A former school-teacher, Lucas, convincingly portrayed by John Dale, sits dozing in his wheelchair as the debate rages around him. From time to time Lucas rouses himself and injects into the dialogue apparently irrelevant asides, with comic effect. Using Lucas as a sort of Greek chorus is a clever technique, as the asides appear more pertinent as the plot progresses, though the philosophical musings are occasionally heavy-handed and could do with some editing. The thought-provoking ending encourages the audience to look at the morality of their own choices.
The first half of the evening closed with Henry Godfrey’s entertaining “Chance Encounter” that is anything but. A recently widowed Russian meets a London businessman with interests in Eastern Europe, and an apparent desire for a romantic interlude. The audience is intrigued by the interchange between Owain Johnston’s suave businessman, and Carol Birch’s grieving widow, as the plot seems to morph into a murder mystery, before the surprising twist at the end.
“A Long Engagement” by Liz Jones opens the second half of the evening, with an extended monologue on the tendency towards the dramatic in the Long family before flashing back to events of 25 years earlier. Billed as “a domestic comedy during which parents and student daughter vie with each other for centre stage”, the plot has considerable dramatic irony, though I felt little empathy for the characters.
A robbery gone wrong and the secrets the heightened tension reveals is the premise of “The Slip” by Karenmary Penn. Though I missed the motives for some of the robber’s actions, the subsequent interchange between the two customers taken hostage, enhanced by the competent acting of Connie Dey and Barbara Jones, I found compelling.
An explosive family secret wrapped in layers of polite conversation and pickled in alcohol is slowly revealed while Kate Mitchell and her mother come to terms with Mrs. Mitchell’s progressive multi-infarct-dementia. There are some moving descriptions of memory loss – memories like fireworks, blazing one moment and sparkling fragments the next – some delightful comic elements, and a touching ending, but the plot seemed just a little schizophrenic, not entirely sure whether it was a drama or a comedy.
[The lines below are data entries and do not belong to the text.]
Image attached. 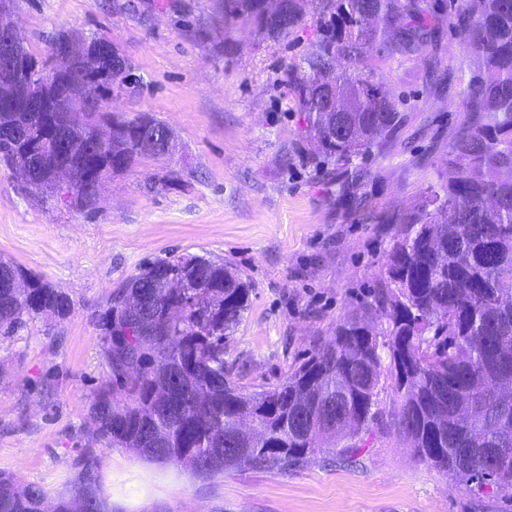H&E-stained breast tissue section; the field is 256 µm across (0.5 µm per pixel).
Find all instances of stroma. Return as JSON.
I'll use <instances>...</instances> for the list:
<instances>
[{
  "instance_id": "1",
  "label": "stroma",
  "mask_w": 512,
  "mask_h": 512,
  "mask_svg": "<svg viewBox=\"0 0 512 512\" xmlns=\"http://www.w3.org/2000/svg\"><path fill=\"white\" fill-rule=\"evenodd\" d=\"M432 33L418 49H372L364 73L397 104L393 131L344 166L303 133L284 82L320 37L321 0L269 36L224 21L216 0H16L25 46L45 56L58 34L111 35L140 78L106 111L146 113L173 130L179 152L145 159L101 191L92 212L68 198L35 204L0 164V258L73 302L0 337V473L50 500L80 486L87 453L106 512H512V498L475 489L423 462L397 425L391 369L379 414L357 450L322 448L285 472L231 466L203 475L98 442L90 409L110 389L133 398L104 359L101 313L148 260L219 259L251 285L224 343V371L244 392L270 389L365 316L393 243L419 196L437 185L463 119L468 79L456 0H427ZM175 186L154 188L163 173Z\"/></svg>"
}]
</instances>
Maybe it’s an age thing, but I’m like totally so not into teen talk about the advantage of a tight anus over an ‘unpicked cherry’ or discussion of the relative virtue of masturbation, so “I [heart symbol] You Brady McGrady” by Andrew Stoneham didn’t move me as it did some members of the audience. Nevertheless, I acknowledge the skill of capturing the cadence of young adult dialogue and teens’ preoccupation with the opposite sex, and the end of the play was cute.
In all the six quite different, but thought-provoking, plays created an entertaining evening, and taken collectively an interesting insight into the Bermudian psyche.
The playwrights are to be commended for entering the competition, and I await with interest Mr. August’s decision next Saturday night and the question-and-answer session with him on Sunday, August 22 at 11a.m. at the Daylesford Theatre.